# I need some Advice to Spice up Foreplay/Sex with Sexually Bored Wife



## marriedguy (Nov 7, 2009)

Alright, I need some help here....so I've been married almost three years and I need to spice up my routine..and I need your help...

Often what we do is I'll go down on my wife and make her orgasm, then she'll go down on me and I'll orgasm, then I'll get on top of her and we start missionary and end up usually with her legs on top of my shoulders...often I'll orgasm a few more times this way....but this is the way we have sex 90% of the time, sometimes after going down on her she'll turn around and I'll start kissing her back and making my way down to her booty, I'll kiss her booty for a while(cant get enough of it) she seem to like it (telling from the noises she makes) and then we'll go doggy style...then sometimes back to good ole missionary...

So that's alot of detail..but to get a good answer I guess I had to give details....but..lately it seems like she doesn't see too interested in me going down on her..and she has given me fewer and fewer blowjobs even though I've told her many times how much I love em...for the last few months it's been most of the time just straight to sex...like missionary..with some missionary modification...I always hear how much woman love foreplay, but kissing her in all her errongenous zones (not just boobies, and privates...but also armpit, thighs, feet, and behind knees and elbows, neck and fingers) kissing all those areas just doesn't do much for her anymore...even though I've lowered the frequency to about once every 2 weeks or so...the rest of the time it's just straight to sex now....she will never do any foreplay on me unless I ask for it...but if I ask for it it kinda destroys the purpose....

What can I do to bring some excitement back into foreplay then sex in our relationship for her....I still get real excited, but I'd like to get her crazy for it too..like the first time I touched her boobies she was really nervous and breathing at an alarming rate...it was exctacy...love getting her crazy like that....but nothing seems to do it anymore...

Need your help guys and gals...Thanks for reading and responding, always appreciate it


----------



## 63Vino (Dec 23, 2009)

TOYS and STUFF!!!
INtroduce new things..
get her a soft nice pink blindfold and a feather teaser...
With the blindfold on ...tease her.. run it all over her.. then start some touching but make it all random so she doesnt know what or where is next... as you progress.. do the same with your mouth... a random suck on her breast then a lick between her legs... keep moving around until she forcing your head between her legs....


Get her a collar and leash.... pair of soft cuffs.. be inventive...
Try a few new things and then talk about it later...see what she liked and what not... that "trying a few new things" should spur conversation and hopefully you'll find more "buttons" that you didnt know about or that have developed in her head...

Also.. try foreplay in some different places... when she's in the kitchen... reach around and slide your hand down her pants....whisper in her ear.!!

Its completely ENDLESS the variations......

Plenty of web sites too... here's one that i like..it has games a forms that you each can fill out as to what you like and want... its fun by itself...

Great Sex Games Podcasts


----------



## Millania007 (Nov 16, 2009)

dont let her orgasm when u go down on her, jus go down on her for a little while start sex , then during sex go back down on her, that drives me insaneeeee
bc usually when a woman orgasms in the beginning, she is not AS reved up for sex, I mean yea sure, she still enjoys sex, but I feel that I am more sensitive to sex if I dont orgasm BEFORE sex


----------



## Lostbut.... (Mar 22, 2010)

Millania007 said:


> dont let her orgasm when u go down on her, jus go down on her for a little while start sex , then during sex go back down on her, that drives me insaneeeee
> bc usually when a woman orgasms in the beginning, she is not AS reved up for sex, I mean yea sure, she still enjoys sex, but I feel that I am more sensitive to sex if I dont cum BEFORE sex


I agree with Millania here, with one exception.
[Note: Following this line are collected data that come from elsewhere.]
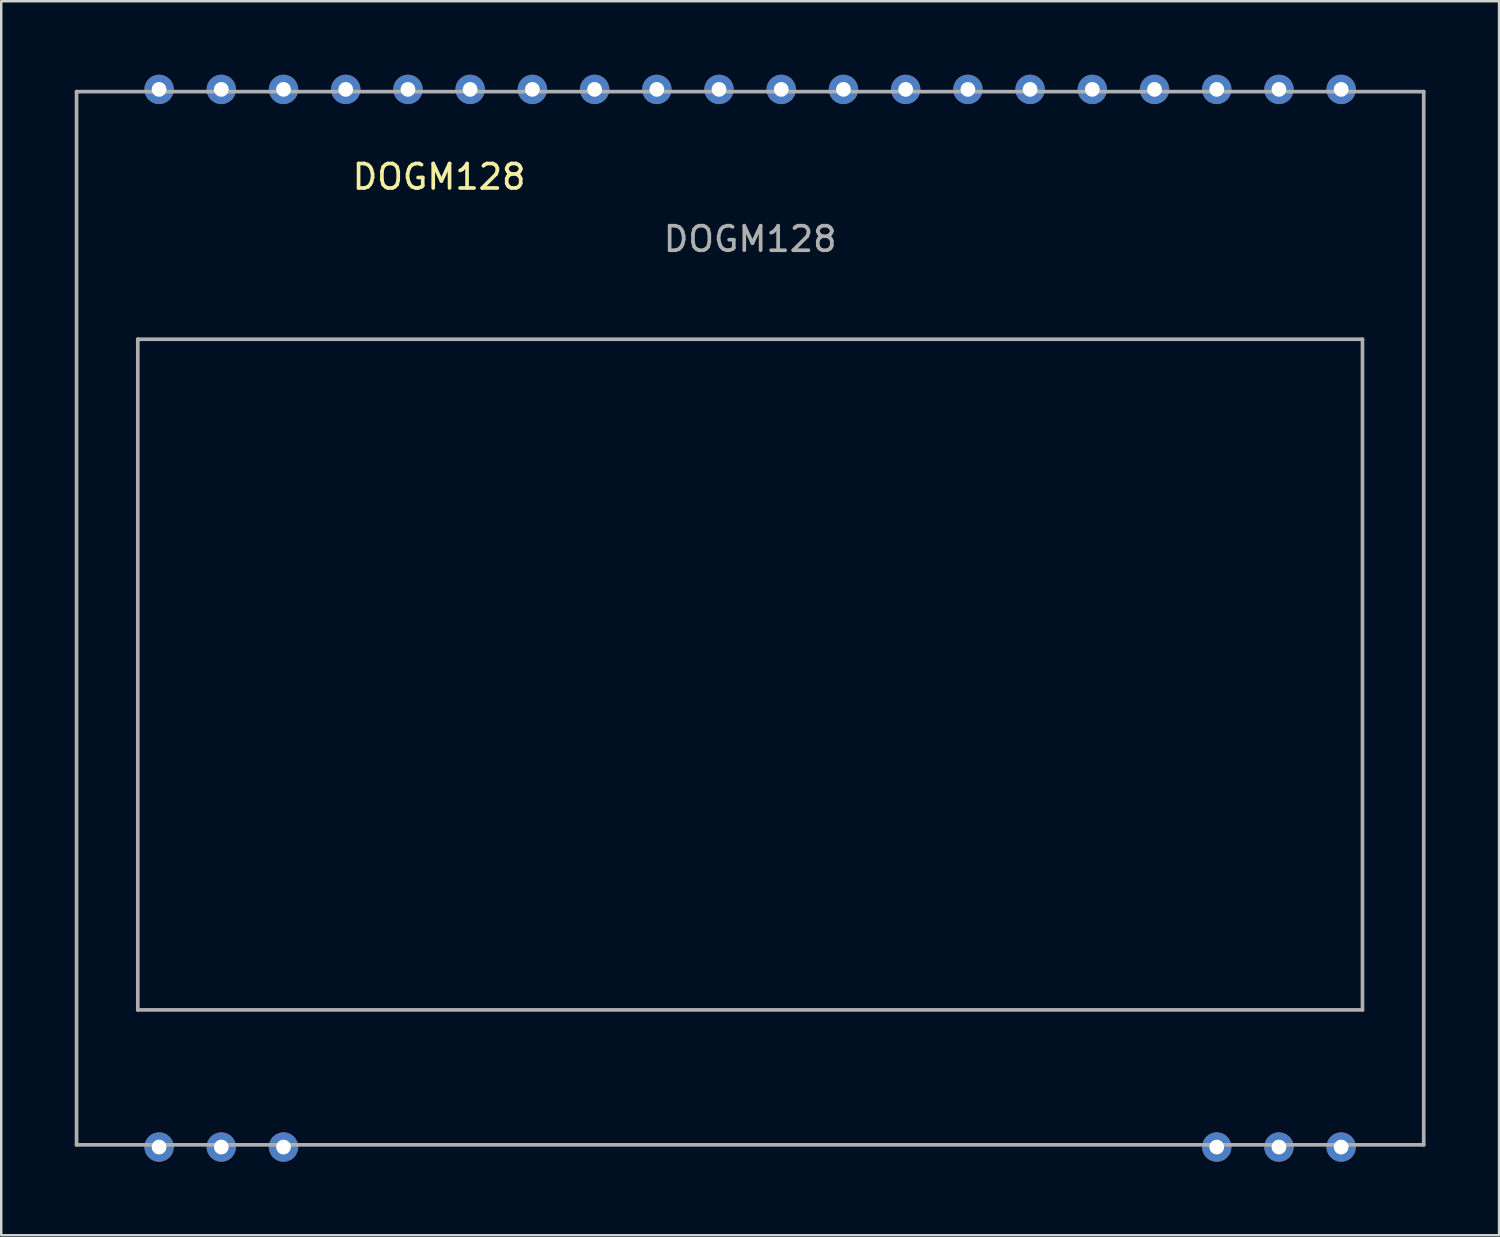
<source format=kicad_pcb>
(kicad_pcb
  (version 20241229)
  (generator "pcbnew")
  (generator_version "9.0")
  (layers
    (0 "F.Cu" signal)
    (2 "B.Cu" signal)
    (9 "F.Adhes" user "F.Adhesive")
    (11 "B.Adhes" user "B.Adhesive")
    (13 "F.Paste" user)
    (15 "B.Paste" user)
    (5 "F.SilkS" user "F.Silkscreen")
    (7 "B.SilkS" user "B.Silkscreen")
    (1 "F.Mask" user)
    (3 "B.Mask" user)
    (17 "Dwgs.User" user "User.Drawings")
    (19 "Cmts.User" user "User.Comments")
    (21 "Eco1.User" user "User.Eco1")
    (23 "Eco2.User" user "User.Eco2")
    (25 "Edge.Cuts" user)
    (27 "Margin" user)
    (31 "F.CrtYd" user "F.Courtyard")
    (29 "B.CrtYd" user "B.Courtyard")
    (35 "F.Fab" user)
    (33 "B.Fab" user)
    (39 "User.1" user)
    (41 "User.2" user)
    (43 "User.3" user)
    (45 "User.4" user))
  (footprint "DOGM128"
    (layer "F.Cu")
    (at 27.575 24.49)
    (property "Reference" "DOGM128" (at -12.7 -20.32 0) (layer "F.SilkS") (effects (font (size 1 1) (thickness 0.15))))
    (attr smd)
    (fp_line (start -27.5 -23.8) (end 27.5 -23.8) (stroke (width 0.15) (type solid)) (layer "F.Fab"))
    (fp_line (start -27.5 19.2) (end -27.5 -23.8) (stroke (width 0.15) (type solid)) (layer "F.Fab"))
    (fp_line (start -25 -13.69) (end 25 -13.69) (stroke (width 0.15) (type solid)) (layer "F.Fab"))
    (fp_line (start -25 13.69) (end -25 -13.69) (stroke (width 0.15) (type solid)) (layer "F.Fab"))
    (fp_line (start 25 -13.69) (end 25 13.69) (stroke (width 0.15) (type solid)) (layer "F.Fab"))
    (fp_line (start 25 13.69) (end -25 13.69) (stroke (width 0.15) (type solid)) (layer "F.Fab"))
    (fp_line (start 27.5 -23.8) (end 27.5 19.2) (stroke (width 0.15) (type solid)) (layer "F.Fab"))
    (fp_line (start 27.5 19.2) (end -27.5 19.2) (stroke (width 0.15) (type solid)) (layer "F.Fab"))
    (fp_text user "${REFERENCE}" (at 0 -17.78 0) (layer "F.Fab") (effects (font (size 1 1) (thickness 0.15))))
    (pad "1" thru_hole circle (at -24.13 19.29) (size 1.2 1.2) (drill 0.6) (layers "*.Cu" "*.Mask"))
    (pad "2" thru_hole circle (at -21.59 19.29) (size 1.2 1.2) (drill 0.6) (layers "*.Cu" "*.Mask"))
    (pad "3" thru_hole circle (at -19.05 19.29) (size 1.2 1.2) (drill 0.6) (layers "*.Cu" "*.Mask"))
    (pad "18" thru_hole circle (at 19.05 19.29) (size 1.2 1.2) (drill 0.6) (layers "*.Cu" "*.Mask"))
    (pad "19" thru_hole circle (at 21.59 19.29) (size 1.2 1.2) (drill 0.6) (layers "*.Cu" "*.Mask"))
    (pad "20" thru_hole circle (at 24.13 19.29) (size 1.2 1.2) (drill 0.6) (layers "*.Cu" "*.Mask"))
    (pad "21" thru_hole circle (at 24.13 -23.89) (size 1.2 1.2) (drill 0.6) (layers "*.Cu" "*.Mask"))
    (pad "22" thru_hole circle (at 21.59 -23.89) (size 1.2 1.2) (drill 0.6) (layers "*.Cu" "*.Mask"))
    (pad "23" thru_hole circle (at 19.05 -23.89) (size 1.2 1.2) (drill 0.6) (layers "*.Cu" "*.Mask"))
    (pad "24" thru_hole circle (at 16.51 -23.89) (size 1.2 1.2) (drill 0.6) (layers "*.Cu" "*.Mask"))
    (pad "25" thru_hole circle (at 13.97 -23.89) (size 1.2 1.2) (drill 0.6) (layers "*.Cu" "*.Mask"))
    (pad "26" thru_hole circle (at 11.43 -23.89) (size 1.2 1.2) (drill 0.6) (layers "*.Cu" "*.Mask"))
    (pad "27" thru_hole circle (at 8.89 -23.89) (size 1.2 1.2) (drill 0.6) (layers "*.Cu" "*.Mask"))
    (pad "28" thru_hole circle (at 6.35 -23.89) (size 1.2 1.2) (drill 0.6) (layers "*.Cu" "*.Mask"))
    (pad "29" thru_hole circle (at 3.81 -23.89) (size 1.2 1.2) (drill 0.6) (layers "*.Cu" "*.Mask"))
    (pad "30" thru_hole circle (at 1.27 -23.89) (size 1.2 1.2) (drill 0.6) (layers "*.Cu" "*.Mask"))
    (pad "31" thru_hole circle (at -1.27 -23.89) (size 1.2 1.2) (drill 0.6) (layers "*.Cu" "*.Mask"))
    (pad "32" thru_hole circle (at -3.81 -23.89) (size 1.2 1.2) (drill 0.6) (layers "*.Cu" "*.Mask"))
    (pad "33" thru_hole circle (at -6.35 -23.89) (size 1.2 1.2) (drill 0.6) (layers "*.Cu" "*.Mask"))
    (pad "34" thru_hole circle (at -8.89 -23.89) (size 1.2 1.2) (drill 0.6) (layers "*.Cu" "*.Mask"))
    (pad "35" thru_hole circle (at -11.43 -23.89) (size 1.2 1.2) (drill 0.6) (layers "*.Cu" "*.Mask"))
    (pad "36" thru_hole circle (at -13.97 -23.89) (size 1.2 1.2) (drill 0.6) (layers "*.Cu" "*.Mask"))
    (pad "37" thru_hole circle (at -16.51 -23.89) (size 1.2 1.2) (drill 0.6) (layers "*.Cu" "*.Mask"))
    (pad "38" thru_hole circle (at -19.05 -23.89) (size 1.2 1.2) (drill 0.6) (layers "*.Cu" "*.Mask"))
    (pad "39" thru_hole circle (at -21.59 -23.89) (size 1.2 1.2) (drill 0.6) (layers "*.Cu" "*.Mask"))
    (pad "40" thru_hole circle (at -24.13 -23.89) (size 1.2 1.2) (drill 0.6) (layers "*.Cu" "*.Mask")))
  (gr_rect
    (start -3 -3)
    (end 58.15 47.38)
    (stroke (width 0.1) (type default))
    (fill no)
    (layer "Edge.Cuts")))
</source>
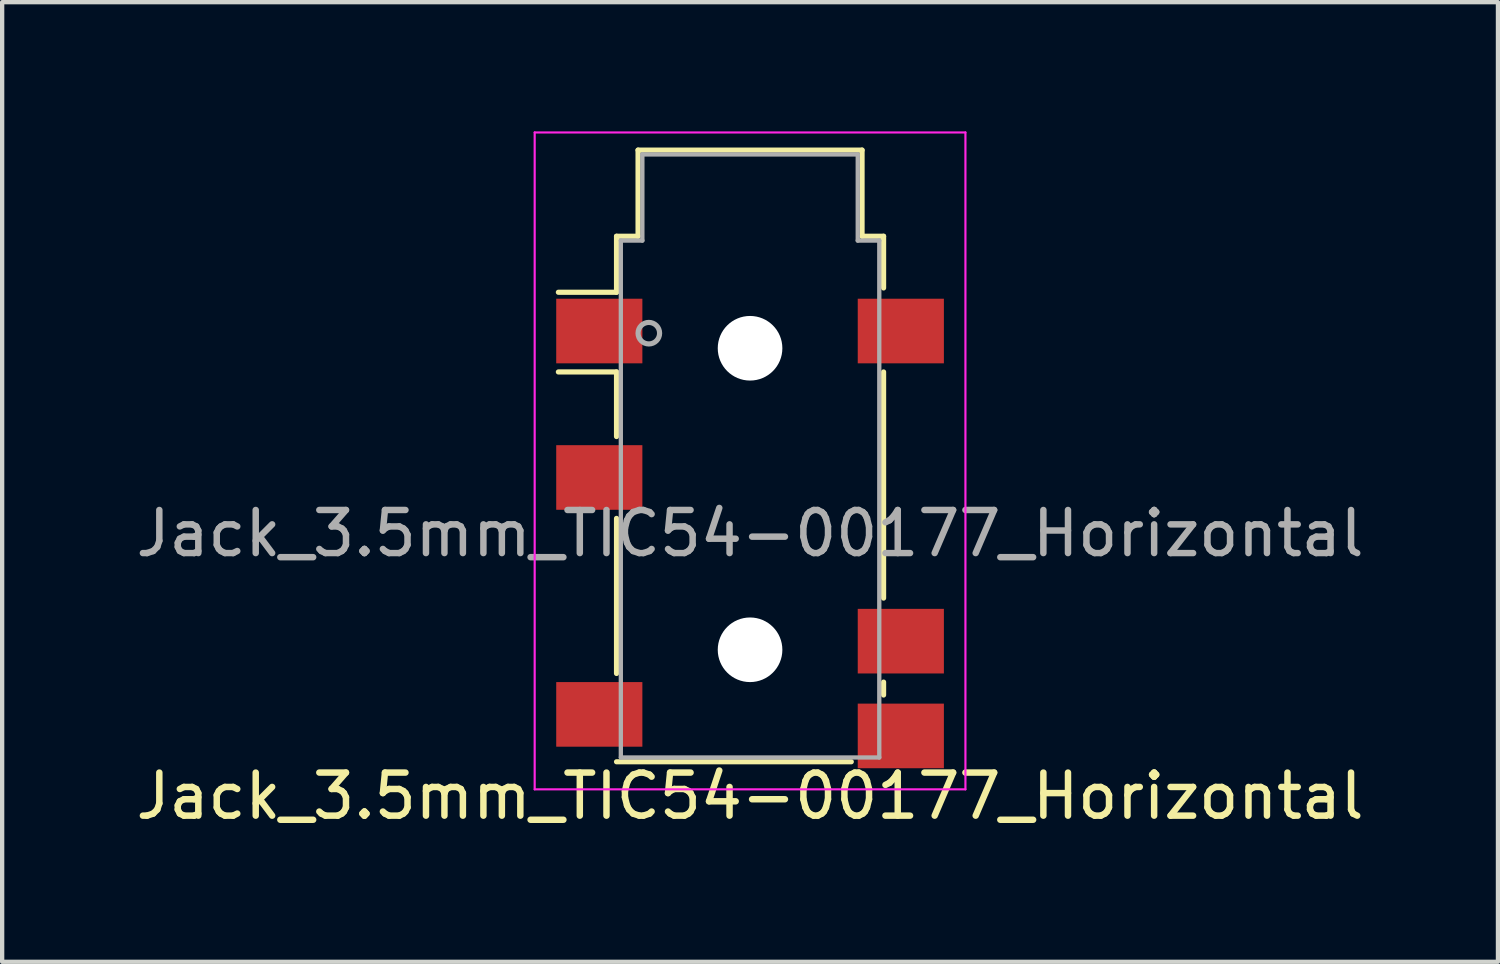
<source format=kicad_pcb>
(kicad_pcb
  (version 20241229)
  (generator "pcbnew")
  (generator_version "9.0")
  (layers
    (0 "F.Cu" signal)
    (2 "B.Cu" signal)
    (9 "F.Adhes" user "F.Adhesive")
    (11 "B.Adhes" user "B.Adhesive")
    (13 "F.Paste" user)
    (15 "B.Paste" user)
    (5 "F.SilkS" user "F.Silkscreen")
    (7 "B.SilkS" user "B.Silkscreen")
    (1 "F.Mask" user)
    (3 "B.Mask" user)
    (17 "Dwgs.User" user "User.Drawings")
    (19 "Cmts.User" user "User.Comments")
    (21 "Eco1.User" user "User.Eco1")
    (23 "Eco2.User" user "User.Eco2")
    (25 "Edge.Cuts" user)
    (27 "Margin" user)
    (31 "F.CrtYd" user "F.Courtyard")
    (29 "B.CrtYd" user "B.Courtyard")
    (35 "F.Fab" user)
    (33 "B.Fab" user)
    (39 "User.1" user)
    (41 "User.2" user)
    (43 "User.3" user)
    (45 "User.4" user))
  (footprint "Jack_3.5mm_TIC54-00177_Horizontal"
    (layer "F.Cu")
    (at 14.363 9.335)
    (property "Reference" "Jack_3.5mm_TIC54-00177_Horizontal" (at 0 6.096 180) (layer "F.SilkS") (effects (font (size 1 1) (thickness 0.15))))
    (attr smd)
    (fp_line (start -3.1 -6.9) (end -2.6 -6.9) (stroke (width 0.12) (type solid)) (layer "F.SilkS"))
    (fp_line (start -3.1 -5.6) (end -4.45 -5.6) (stroke (width 0.12) (type solid)) (layer "F.SilkS"))
    (fp_line (start -3.1 -5.6) (end -3.1 -6.9) (stroke (width 0.12) (type solid)) (layer "F.SilkS"))
    (fp_line (start -3.1 -3.75) (end -4.45 -3.75) (stroke (width 0.12) (type solid)) (layer "F.SilkS"))
    (fp_line (start -3.1 -2.25) (end -3.1 -3.75) (stroke (width 0.12) (type solid)) (layer "F.SilkS"))
    (fp_line (start -3.1 3.25) (end -3.1 -0.35) (stroke (width 0.12) (type solid)) (layer "F.SilkS"))
    (fp_line (start -2.6 -8.9) (end 2.6 -8.9) (stroke (width 0.12) (type solid)) (layer "F.SilkS"))
    (fp_line (start -2.6 -6.9) (end -2.6 -8.9) (stroke (width 0.12) (type solid)) (layer "F.SilkS"))
    (fp_line (start 2.35 5.3) (end -3.1 5.3) (stroke (width 0.12) (type solid)) (layer "F.SilkS"))
    (fp_line (start 2.6 -8.9) (end 2.6 -6.9) (stroke (width 0.12) (type solid)) (layer "F.SilkS"))
    (fp_line (start 2.6 -6.9) (end 3.1 -6.9) (stroke (width 0.12) (type solid)) (layer "F.SilkS"))
    (fp_line (start 3.1 -6.9) (end 3.1 -5.7) (stroke (width 0.12) (type solid)) (layer "F.SilkS"))
    (fp_line (start 3.1 -3.75) (end 3.1 1.5) (stroke (width 0.12) (type solid)) (layer "F.SilkS"))
    (fp_line (start 3.1 3.45) (end 3.1 3.75) (stroke (width 0.12) (type solid)) (layer "F.SilkS"))
    (fp_line (start -5 -9.31) (end -5 5.94) (stroke (width 0.05) (type solid)) (layer "F.CrtYd"))
    (fp_line (start -5 -9.31) (end 5 -9.31) (stroke (width 0.05) (type solid)) (layer "F.CrtYd"))
    (fp_line (start -5 5.94) (end 5 5.94) (stroke (width 0.05) (type solid)) (layer "F.CrtYd"))
    (fp_line (start 5 5.94) (end 5 -9.31) (stroke (width 0.05) (type solid)) (layer "F.CrtYd"))
    (fp_line (start -3 -6.8) (end -3 5.2) (stroke (width 0.1) (type solid)) (layer "F.Fab"))
    (fp_line (start -3 5.2) (end 3 5.2) (stroke (width 0.1) (type solid)) (layer "F.Fab"))
    (fp_line (start -2.5 -8.8) (end -2.5 -6.8) (stroke (width 0.1) (type solid)) (layer "F.Fab"))
    (fp_line (start -2.5 -6.8) (end -3 -6.8) (stroke (width 0.1) (type solid)) (layer "F.Fab"))
    (fp_line (start 2.5 -8.8) (end -2.5 -8.8) (stroke (width 0.1) (type solid)) (layer "F.Fab"))
    (fp_line (start 2.5 -6.8) (end 2.5 -8.8) (stroke (width 0.1) (type solid)) (layer "F.Fab"))
    (fp_line (start 3 -6.8) (end 2.5 -6.8) (stroke (width 0.1) (type solid)) (layer "F.Fab"))
    (fp_line (start 3 5.2) (end 3 -6.8) (stroke (width 0.1) (type solid)) (layer "F.Fab"))
    (fp_circle (center -2.35 -4.65) (end -2.1 -4.65) (stroke (width 0.12) (type solid)) (fill no) (layer "F.Fab"))
    (fp_text user "${REFERENCE}" (at 0 0 180) (layer "F.Fab") (effects (font (size 1 1) (thickness 0.15))))
    (pad "" np_thru_hole circle (at 0 -4.3) (size 1.5 1.5) (drill 1.5) (layers "*.Cu" "*.Mask"))
    (pad "" np_thru_hole circle (at 0 2.7) (size 1.5 1.5) (drill 1.5) (layers "*.Cu" "*.Mask"))
    (pad "NC" smd rect (at -3.5 4.2) (size 2 1.5) (layers "F.Cu" "F.Mask" "F.Paste"))
    (pad "NC" smd rect (at 3.5 4.7) (size 2 1.5) (layers "F.Cu" "F.Mask" "F.Paste"))
    (pad "R1" smd rect (at 3.5 -4.7) (size 2 1.5) (layers "F.Cu" "F.Mask" "F.Paste"))
    (pad "R2" smd rect (at -3.5 -1.3) (size 2 1.5) (layers "F.Cu" "F.Mask" "F.Paste"))
    (pad "S" smd rect (at -3.5 -4.7) (size 2 1.5) (layers "F.Cu" "F.Mask" "F.Paste"))
    (pad "T" smd rect (at 3.5 2.5) (size 2 1.5) (layers "F.Cu" "F.Mask" "F.Paste")))
  (gr_rect
    (start -3 -3)
    (end 31.726 19.279)
    (stroke (width 0.1) (type default))
    (fill no)
    (layer "Edge.Cuts")))
</source>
Apparently as I have learned over the time I have been sexually active that there are different types of orgasms each with a different feel. The clitoral, G-spot, and I am told a combination orgasm. Ususally I will start with some down there time and then switch to intercourse that really gets things revved up and so we employ the use of a fingertip vibrator sometimes to get both stimulations working and then advance to orgasm....of course you have to be open to communication and finding out exactly what she likes. I have always been very forthcoming with my thirst for knowledge and it has been rewarded many times with multiple orgasms and amazing overall experiences for me and my partner.


----------